Content starts
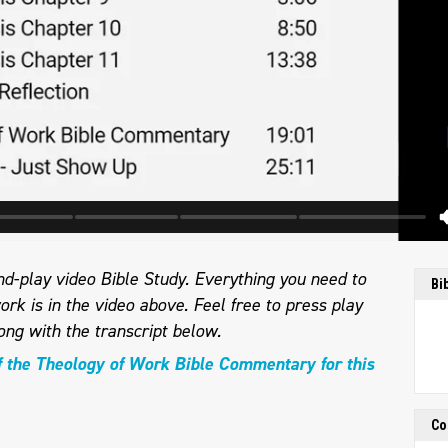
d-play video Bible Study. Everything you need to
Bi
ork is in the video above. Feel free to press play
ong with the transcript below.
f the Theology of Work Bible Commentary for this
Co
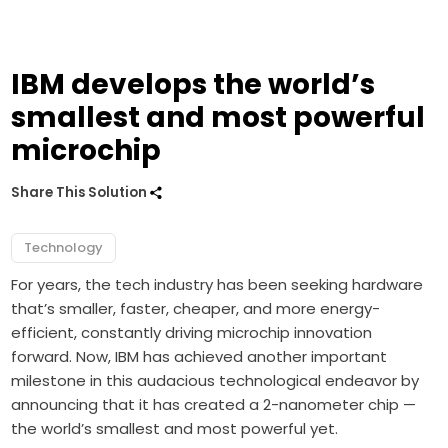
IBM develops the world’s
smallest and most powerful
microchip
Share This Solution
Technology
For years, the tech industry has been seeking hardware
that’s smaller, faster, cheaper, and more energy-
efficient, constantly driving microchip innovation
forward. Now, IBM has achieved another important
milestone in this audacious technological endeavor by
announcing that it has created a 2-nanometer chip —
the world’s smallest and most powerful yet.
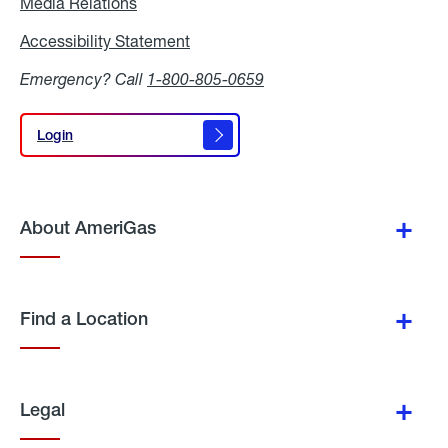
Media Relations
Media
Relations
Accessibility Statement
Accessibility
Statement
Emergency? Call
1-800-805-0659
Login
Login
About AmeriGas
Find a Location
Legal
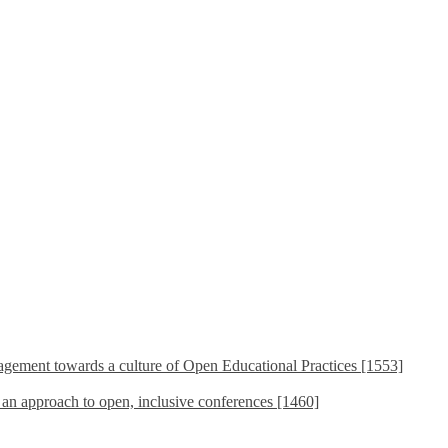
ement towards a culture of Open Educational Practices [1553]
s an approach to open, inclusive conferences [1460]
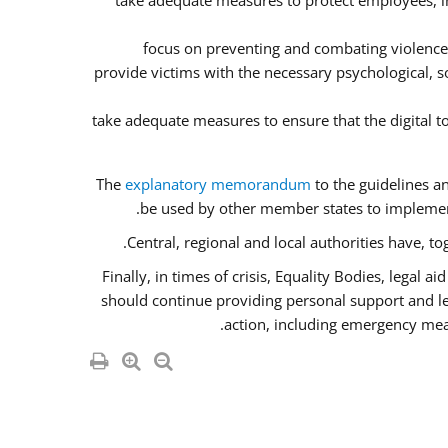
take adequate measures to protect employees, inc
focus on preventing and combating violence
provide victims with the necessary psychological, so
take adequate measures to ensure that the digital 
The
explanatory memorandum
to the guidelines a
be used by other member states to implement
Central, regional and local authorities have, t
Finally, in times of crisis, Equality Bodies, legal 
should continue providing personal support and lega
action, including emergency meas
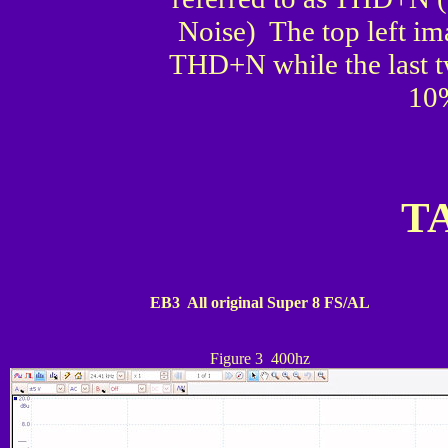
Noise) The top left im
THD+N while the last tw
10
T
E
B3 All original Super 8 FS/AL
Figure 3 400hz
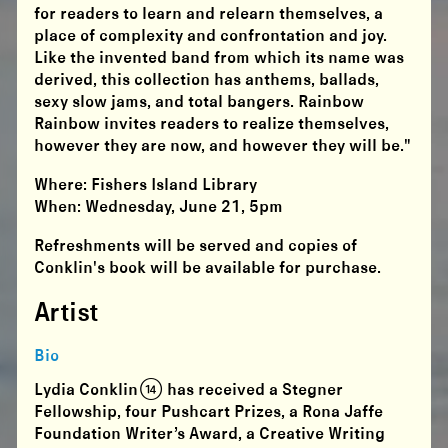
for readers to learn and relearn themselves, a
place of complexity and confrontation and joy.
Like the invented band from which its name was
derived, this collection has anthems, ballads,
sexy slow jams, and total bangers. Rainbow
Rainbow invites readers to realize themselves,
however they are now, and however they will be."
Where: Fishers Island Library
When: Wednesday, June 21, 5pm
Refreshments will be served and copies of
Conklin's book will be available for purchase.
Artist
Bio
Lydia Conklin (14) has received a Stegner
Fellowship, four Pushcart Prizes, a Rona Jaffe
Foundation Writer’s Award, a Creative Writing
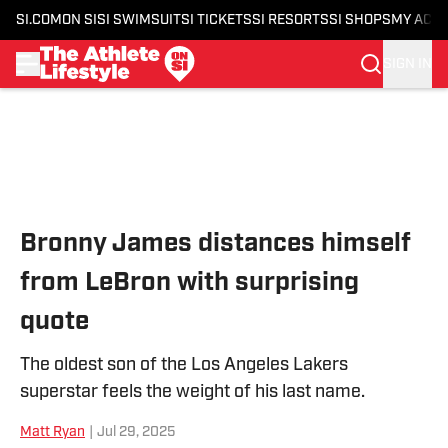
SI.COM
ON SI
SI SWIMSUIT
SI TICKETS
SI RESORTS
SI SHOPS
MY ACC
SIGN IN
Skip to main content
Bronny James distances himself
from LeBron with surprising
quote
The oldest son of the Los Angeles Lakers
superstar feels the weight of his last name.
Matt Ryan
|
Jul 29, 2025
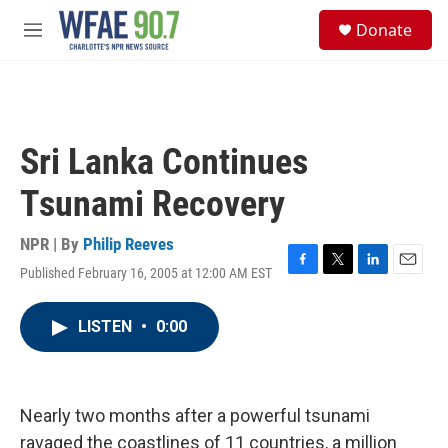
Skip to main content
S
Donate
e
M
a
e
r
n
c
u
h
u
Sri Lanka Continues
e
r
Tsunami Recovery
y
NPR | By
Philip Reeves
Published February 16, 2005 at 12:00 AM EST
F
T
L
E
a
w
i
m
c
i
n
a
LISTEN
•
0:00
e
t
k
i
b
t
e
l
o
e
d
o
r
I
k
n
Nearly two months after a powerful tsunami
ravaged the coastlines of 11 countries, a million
Content ends
[Your assignment]
Output nothing but the number of lines in the data containing the string "that".

[Completed task]
3